The vector and scalar versions of op_phaddw_285 disagree. Maximum error: 60123
Failures were due to a shuffling mistake, I forgot that AVX2 has the 128 bit boundaries for instructions - fixed in 0acae70, and confirmed that we still produce better codegen for reductions.
There's a trade-off between adding new llvm ir implementations of things, and rewriting Halide Exprs into forms that would match existing patterns. E.g. for the widening add, you could rewrite the Expr so that it matches should_use_dot_product.
My question is: Did you consider that, and does this PR fall on the right side of that line?
We don't have any existing patterns for phadd
instructions, so I'll only respond to your question in regards to the use of pmaddwd
here.
I did not consider rewriting within Halide IR, but your suggestion raises a good point - I realize that I did not provide LLVM implementations for the AVX512 dot_product instructions, which could be similarly used. I suspect that your suggest would benefit from greater generality, and would be better suited for extensibility, so I will change this PR to transform all of the horizontal_widening_add
s into the pattern that will match against the existing dot_product patterns
I will say that I don't think these particular patterns are suitable for rewriting to enable should_use_dot_product
, but instead I will aim for producing the patterns that will match the VectorReduce dot_product instructions.

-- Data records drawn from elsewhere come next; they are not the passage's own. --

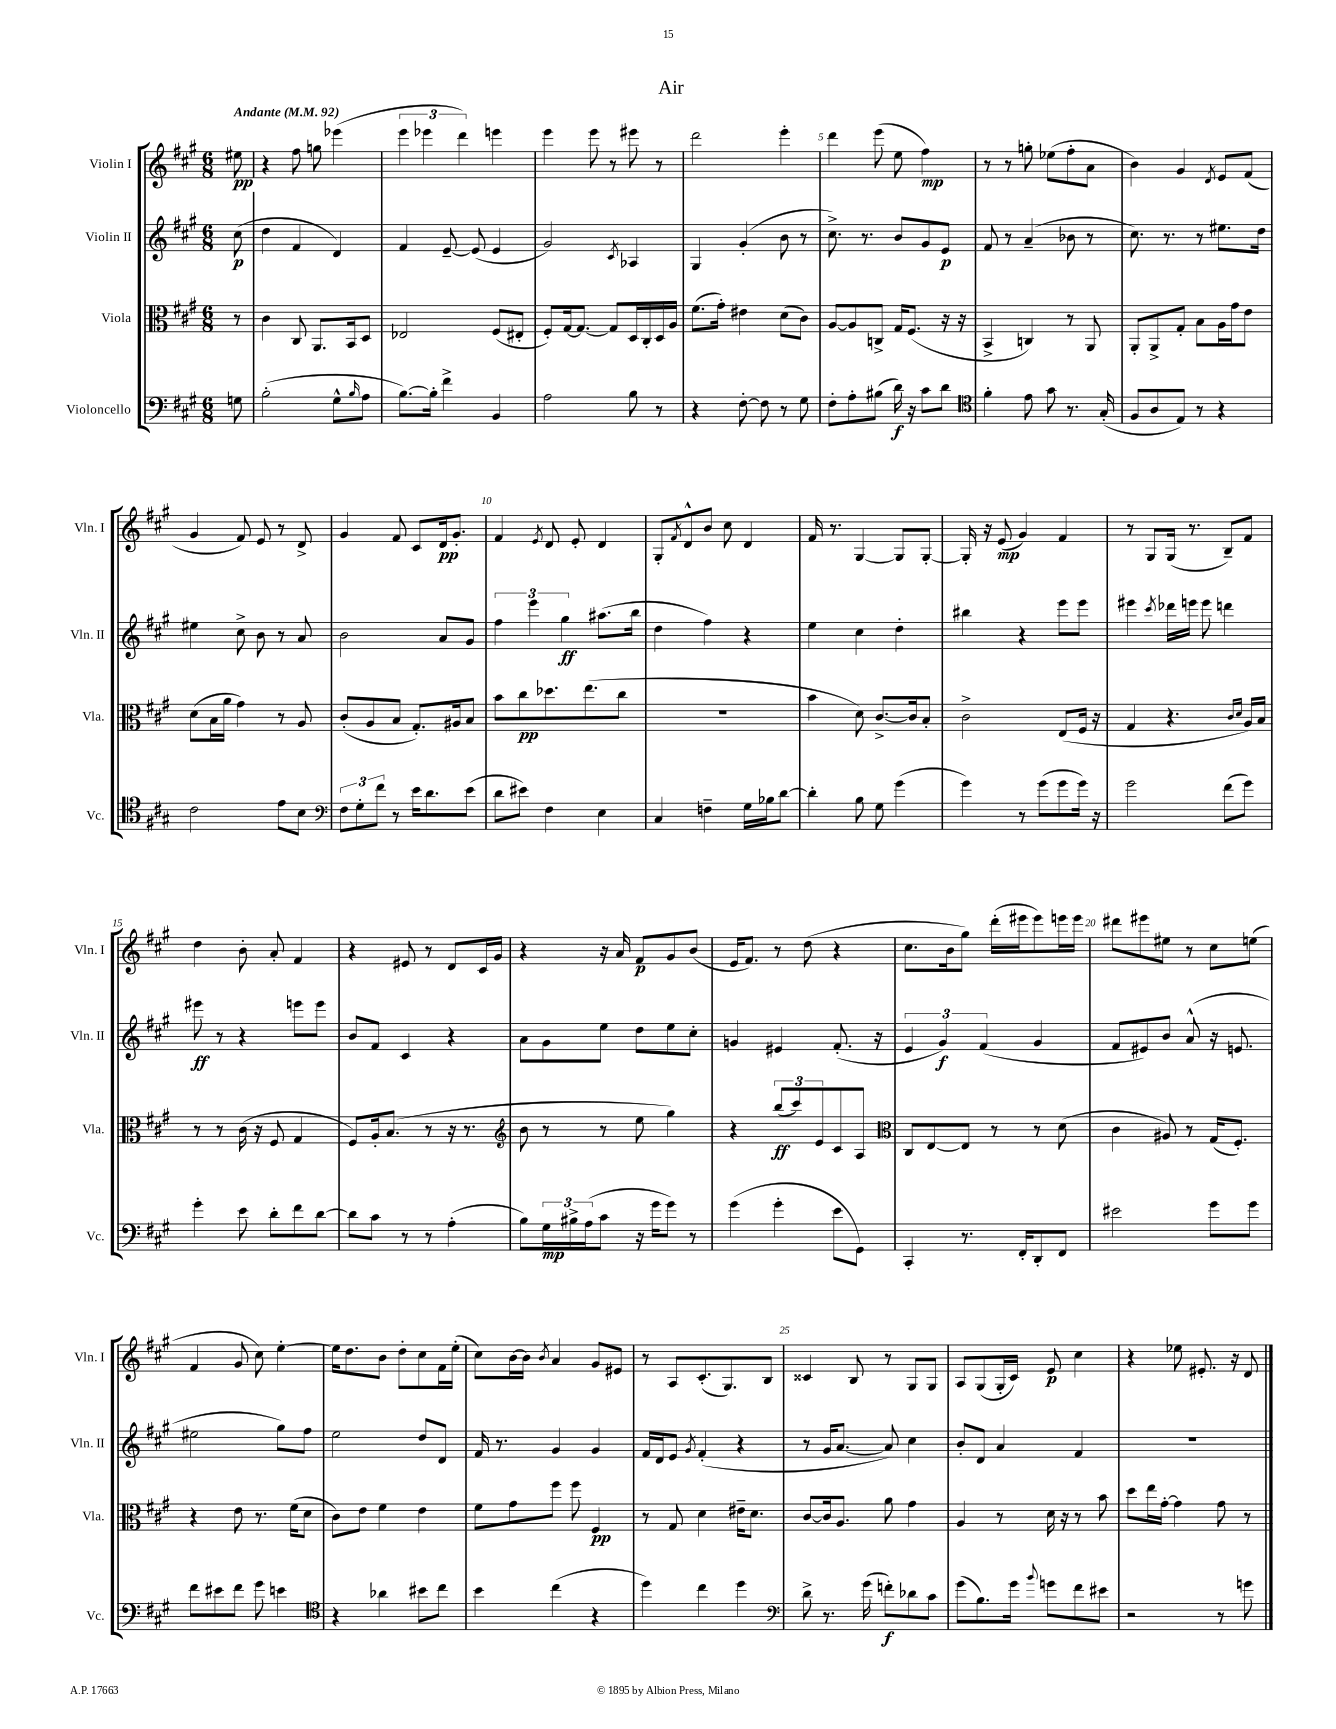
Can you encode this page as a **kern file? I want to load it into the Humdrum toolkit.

**kern	**kern	**kern	**kern
*staff4	*staff3	*staff2	*staff1
*clefF4	*clefC3	*clefG2	*clefG2
*k[f#c#g#]	*k[f#c#g#]	*k[f#c#g#]	*k[f#c#g#]
*M6/8	*M6/8	*M6/8	*M6/8
*MM92	*MM92	*MM92	*MM92
8G	8r	(8cc#	8ee#
=	=	=	=
(2B'	4c#	4dd	4r
.	8C#	4f#	8ff#
.	8.AA	.	8gg
8G#^^	.	4d)	(4eee-
.	16BB	.	.
16qqB	.	.	.
8A	8D	.	.
=	=	=	=
[8.B)	2E-	4f#	6eee
.	.	.	6eee-
16B']	.	.	.
4f#^	.	[8e~	.
.	.	.	6ddd)
.	.	(8e]	.
4BB	(8F#	4e	4eee
.	8E#'	.	.
=	=	=	=
2A	8F#')	2g#)	4eee
.	[16G#	.	.
.	8.G#_	.	.
.	.	.	8eee
.	8G#]	.	8r
.	.	8qc#	.
8B	16D	4A-	8eee#
.	16C#'	.	.
8r	16D	.	8r
.	16A	.	.
=	=	=	=
4r	(8.f#	4G#	2ddd
.	16g#')	.	.
[8F#'	4e#	(4g#'	.
8F#]	.	.	.
8r	(8d	8b	4eee'
8G#	8c#)	8r	.
=	=	=	=
8F#'	[8A	8.cc#^)	4ddd
8A'	8A]	.	.
.	.	8.r	.
(8B#	8C^	.	(8eee
16d)	16G#	8b	8ee
16r	(8.F#	.	.
8c#	.	8g#	4ff#)
8d	16r	8e	.
.	16r	.	.
=	=	=	=
*clefC4	*	*	*
4f#'	4BB^	8f#	8r
.	.	8r	8r
8e	4C)	(4a~	8gg'
8g#	.	.	(8ee-
8.r	8r	8b-	8ff#'
.	8AA	8r	8a
(16G#'	.	.	.
=	=	=	=
8F#	8AA'	8.cc#)	4b)
8A	8AA^	.	.
.	.	8.r	.
8E)	8G#'	.	4g#
8r	8B	8r	.
.	.	.	8qd
4r	16A	8.ee#	8e
.	16g#	.	.
.	8e	.	(8f#
.	.	16dd	.
=	=	=	=
2c#	(8d	4ee#	4g#
.	16B	.	.
.	16a	.	.
.	4g#)	8cc#^	8f#)
.	.	8b	8e
8e	8r	8r	8r
8B	8A	8a	8d^
=	=	=	=
*clefF4	*	*	*
12F#	(8c#'	2b	4g#
12G#'	.	.	.
.	8A	.	.
12f#	.	.	.
8r	8B	.	8f#
16e	8.G#')	.	8c#
8.d	.	.	.
.	.	8a	16d
.	16A#	.	8.g#'
(8e	8B	8g#	.
=	=	=	=
8d	8b	6ff#	4f#
8e#)	8cc#	.	.
.	.	6eee	.
.	.	.	8qe
4F#	8.dd-	.	8d
.	.	6gg#	.
.	.	.	8e'
.	(8.ee	.	.
4E	.	(8.aa#	4d
.	8cc#	.	.
.	.	16bb	.
=	=	=	=
4C#	2.r	4dd	8G#'
.	.	.	8qf#
.	.	.	8d^^
4F~	.	4ff#)	8b
.	.	.	8cc#
16G#	.	4r	4d
16B-	.	.	.
[8d	.	.	.
=	=	=	=
4d']	4b	4ee	16f#
.	.	.	8.r
8B	8d)	4cc#	[4G#
8G#	[8.c#^	.	.
(4g#	.	4dd'	8G#]
.	16c#]	.	.
.	8B'	.	[8G#'
=	=	=	=
4g#)	2c#^	4bb#	16G#']
.	.	.	16r
.	.	.	(8e
8r	.	4r	4g#)
(8g#	.	.	.
8g#	(8E	8eee	4f#
16g#)	16F#	8eee	.
16r	16r	.	.
=	=	=	=
2g#	4G#	4eee#	8r
.	.	.	8G#
.	.	8qccc#	.
.	4.r	16ddd-	(16G#
.	.	16eee	8.r
.	.	8eee	.
(8f#	.	4ddd	8B~)
.	16qqc#	.	.
.	16qqd	.	.
8g#)	16A)	.	8f#
.	16B	.	.
=	=	=	=
4g#'	8r	8eee#	4dd
.	8r	8r	.
8e	(16c#	4r	8b'
.	16r	.	.
8d'	8F#	.	8a'
8f#	4G#	8eee	4f#
[8d	.	8eee	.
=	=	=	=
8d]	8F#)	8b	4r
8c#	16A'	8f#	.
.	(8.B	.	.
8r	.	4c#	8e#
8r	8r	.	8r
(4A'	16r	4r	8d
.	8.r	.	.
.	.	.	16c#
.	.	.	16g#
=	=	=	=
*	*clefG2	*	*
8B)	8b	8a	4r
24G#	8r	8g#	.
24B#^	.	.	.
(24A	.	.	.
8c#	8r	8ee	16r
.	.	.	16a
16r	8ee	8dd	8f#
16g#	.	.	.
8g#)	4gg#)	8ee	8g#
8r	.	8cc#'	(8b
=	=	=	=
(4g#	4r	4g	16e
.	.	.	8.f#)
4g#'	(12bb	4e#	8r
.	12ccc#)	.	.
.	.	.	(8dd
.	12e	.	.
8e	8c#	(8.f#'	4r
8GG#)	8A	.	.
.	.	16r	.
=	=	=	=
*	*clefC3	*	*
4CC#'	8C#	6e	8.cc#
.	[8E	.	.
.	.	6g#)	.
.	.	.	16b
8.r	8E]	.	8gg#)
.	.	(6f#	.
.	8r	.	(16ddd'
16FF#'	.	.	16eee#
8DD'	8r	4g#	8eee#)
8FF#	(8d	.	16eee
.	.	.	16eee
=	=	=	=
2e#	4c#	8f#	8ddd#
.	.	8e#)	8eee#
.	8A#)	8b	8ee#
.	8r	(8a^^	8r
8g#	(16G#	16r	8cc#
.	8.F#')	8.e	.
8g#	.	.	(8ee
=	=	=	=
8f#	4r	2ee#	4f#
8e#	.	.	.
8f#	8e	.	8g#
8g#	8.r	.	8cc#)
4e	.	8gg#)	[4ee'
.	(16f#	.	.
.	8d	8ff#	.
=	=	=	=
*clefC4	*	*	*
4r	8c#)	2ee	16ee]
.	.	.	8.dd
.	8e	.	.
4a-	4f#	.	8b
.	.	.	8dd'
8b#	4e	8dd	8cc#
8cc#	.	8d	16f#
.	.	.	(16ee'
=	=	=	=
4b	8f#	16f#	8cc#)
.	.	8.r	.
.	8g#	.	[16b
.	.	.	16b]
.	.	.	8qb
(4cc#	8ff#	4g#	4a
.	8ff#	.	.
4r	4F#	4g#	8g#
.	.	.	8e#
=	=	=	=
4dd)	8r	16f#	8r
.	.	16d	.
.	8G#	8e	8A
.	.	8qg#	.
4cc#	4d	(4f#'	(8.c#'
.	.	.	8.G#)
4dd	16e#~	4r	.
.	8.d	.	.
.	.	.	8B
=	=	=	=
*clefF4	*	*	*
8d^	[8c#	8r	4c##
8.r	16c#]	16g#	.
.	8.A	[8.a	.
.	.	.	8B
(16g#	.	.	.
8f')	8a	8a])	8r
8d-	4g#	4cc#	8G#
8c#	.	.	8G#
=	=	=	=
(8g#	4A	8b'	8A
8.B)	.	8d	(8G#
.	8r	4a	16G#'
16g#	.	.	16c#)
8qqb	.	.	.
8g	16d	.	8e
.	16r	.	.
8f#	8r	4f#	4cc#
8e#	8b	.	.
=	=	=	=
2r	8dd	2.r	4r
.	16ee	.	.
.	[16g#'	.	.
.	4g#]	.	8ee-
.	.	.	8.e#'
8r	8g#	.	.
.	.	.	16r
8g	8r	.	8d
==	==	==	==
*-	*-	*-	*-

buildbots are green -- is this ready to land?
I might close this PR in favor of #6884 , which will make the horizontal_widening_add
patterns useful on any architecture that has pmaddwd
variants. Just waiting to get feedback on whether that PR is indeed a better way of doing things.
Monday Morning Review Ping -- where does this PR stand? Is it still likely to be dropped in favor of #6884?
Yes, I am closing this in favor of #6884 . If we end up not merging #6884 for some reason, I will re-open this PR.